= WHAT THE EXERCISE ASKS =
Count the lines in the records below that contain the word "value". Reply with that number only.

= SUPPLIED ENTRIES =
──────

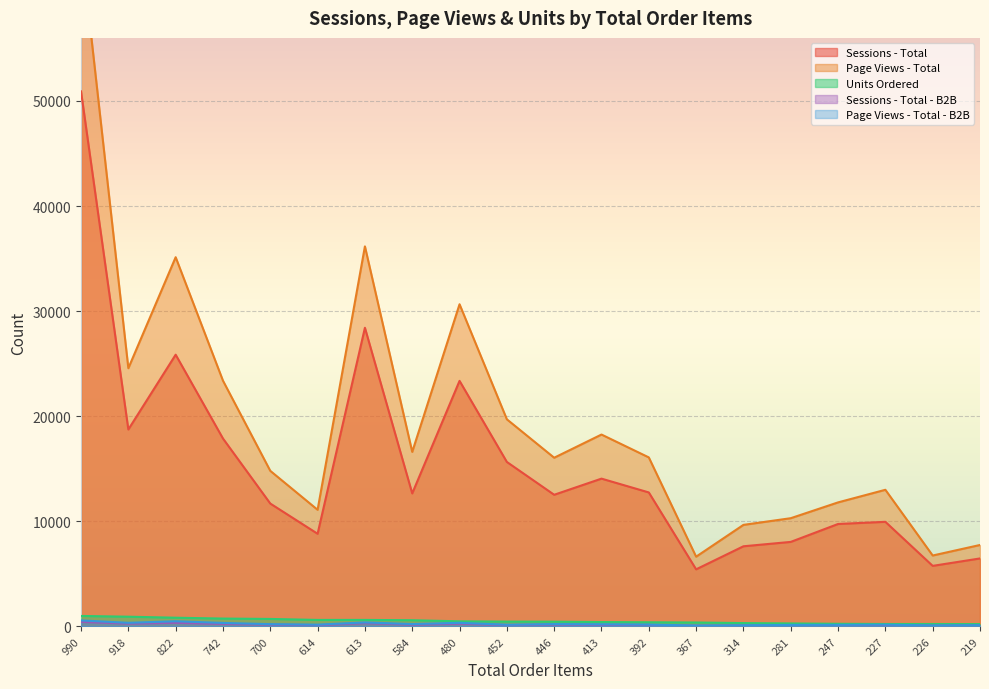

Is the value of Page Views - Total - B2B at 990 greater than the value of Sessions - Total at 613?

No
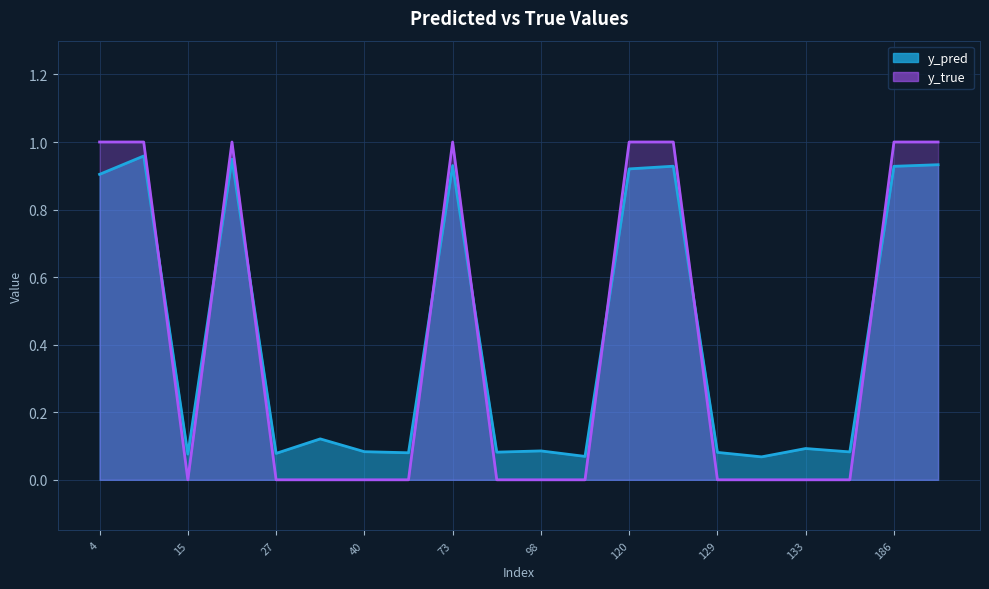

The y_pred series shows 0.9 at 4. True or false?

True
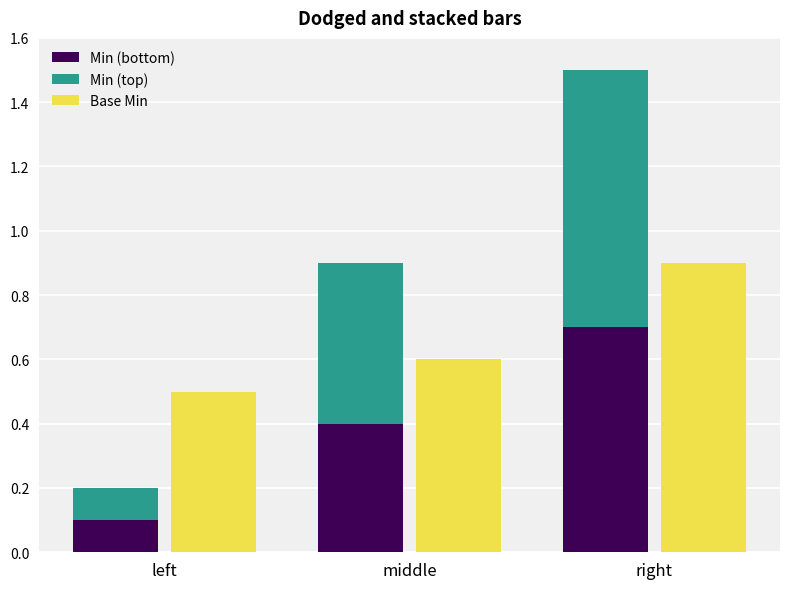

Is it true that Min (top) equals 0.2 at middle?

False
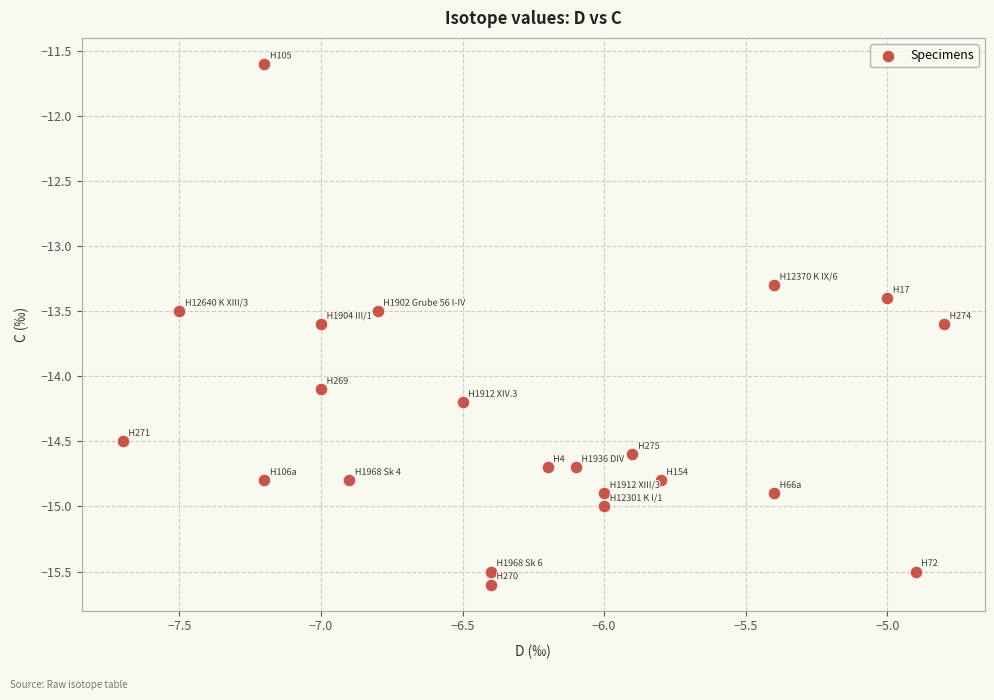

What Y value in the scatter plot is closest to -13?

-13.3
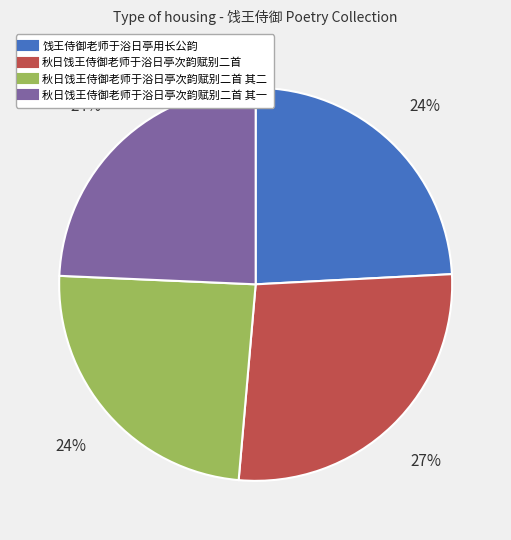

To the nearest percent, what is the average slice percentage?

25%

──────

= COMPLETED TASK =
2